# cayugakarate



## Cayuga Karate (Sep 10, 2009)

I have an unusual approach to karate, and decided to document it in my videoblog. www.cayugakarate.com/blog

I teach karate at Cornell University in Ithaca, New York. I have begun posting videos of my fall classes. (My first classes was yesterday. In the future, I will improve the sound by staying closer to the camera.)

I began my videoblog in July and to date, I have also posted about 14 hours of kata training (1000 kata).

My unusual approach is that I believe that karate kata descend from Chinese military arts and were designed for battlefield fighting. I use the movements in the Chinese kata passed down to Okinawans to propel a spear. 

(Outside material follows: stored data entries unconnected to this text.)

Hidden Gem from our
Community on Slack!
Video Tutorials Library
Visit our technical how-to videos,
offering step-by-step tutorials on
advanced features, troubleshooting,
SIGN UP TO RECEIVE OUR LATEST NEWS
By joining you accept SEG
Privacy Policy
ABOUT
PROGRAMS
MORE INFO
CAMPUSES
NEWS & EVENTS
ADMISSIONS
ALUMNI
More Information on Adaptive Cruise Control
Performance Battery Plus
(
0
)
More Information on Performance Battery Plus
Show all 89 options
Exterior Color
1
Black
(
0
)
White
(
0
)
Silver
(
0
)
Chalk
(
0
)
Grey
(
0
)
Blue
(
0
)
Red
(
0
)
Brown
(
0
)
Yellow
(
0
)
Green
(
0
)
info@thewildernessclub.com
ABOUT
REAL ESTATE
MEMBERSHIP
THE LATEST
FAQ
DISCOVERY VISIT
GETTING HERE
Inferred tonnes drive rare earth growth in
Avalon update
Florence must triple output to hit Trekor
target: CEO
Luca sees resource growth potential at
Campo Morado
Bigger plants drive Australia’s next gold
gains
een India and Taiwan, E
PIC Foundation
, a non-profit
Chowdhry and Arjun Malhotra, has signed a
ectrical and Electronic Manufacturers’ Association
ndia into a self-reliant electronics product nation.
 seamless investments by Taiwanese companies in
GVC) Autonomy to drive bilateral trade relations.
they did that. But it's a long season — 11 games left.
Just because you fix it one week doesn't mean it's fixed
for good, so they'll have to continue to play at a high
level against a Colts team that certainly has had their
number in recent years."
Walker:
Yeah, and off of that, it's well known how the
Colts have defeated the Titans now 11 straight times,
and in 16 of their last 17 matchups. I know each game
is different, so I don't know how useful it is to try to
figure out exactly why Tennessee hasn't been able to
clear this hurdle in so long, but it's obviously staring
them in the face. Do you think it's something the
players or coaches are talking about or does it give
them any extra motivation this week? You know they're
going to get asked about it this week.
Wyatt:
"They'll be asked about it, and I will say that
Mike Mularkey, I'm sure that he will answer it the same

My goal is to show how a combination of training empty hand kata, plus empty hand kata with a spear, can be combined for excellent conditioning, improved empty hand kata capabilities, improved fighting, and great versatility with a long stick.

Enjoy.


----------



## Lynne (Sep 17, 2009)

Hi Cayuga,

Thanks for posting the great clips and lovely photos. I'm Lynne and I live in Tioga County. I am a Tang Soo Do student at Rexer's Tang Soo Do Karate Academy in Endicott. We are holding our NY Central Class the first weekend in October. We have forms, weapons, sparring, and breaking competitions. If you'd like to inquire for yourself and/or your students:

http://www.rexerstangsoodokarateacademy.com/tournament.html

We also teach that the Chinese Pyung Ahn forms are actual battlefield moves.

I haven't learned Bassai Dei yet. I should start learning it in a few weeks (when I pass my 2nd gup test).

And a big congratulations on teaching at Cornell!!!


----------



## tshadowchaser (Nov 30, 2009)

Thanks for the link

I would be interested in hearing more on your approch and thoughts on the art


----------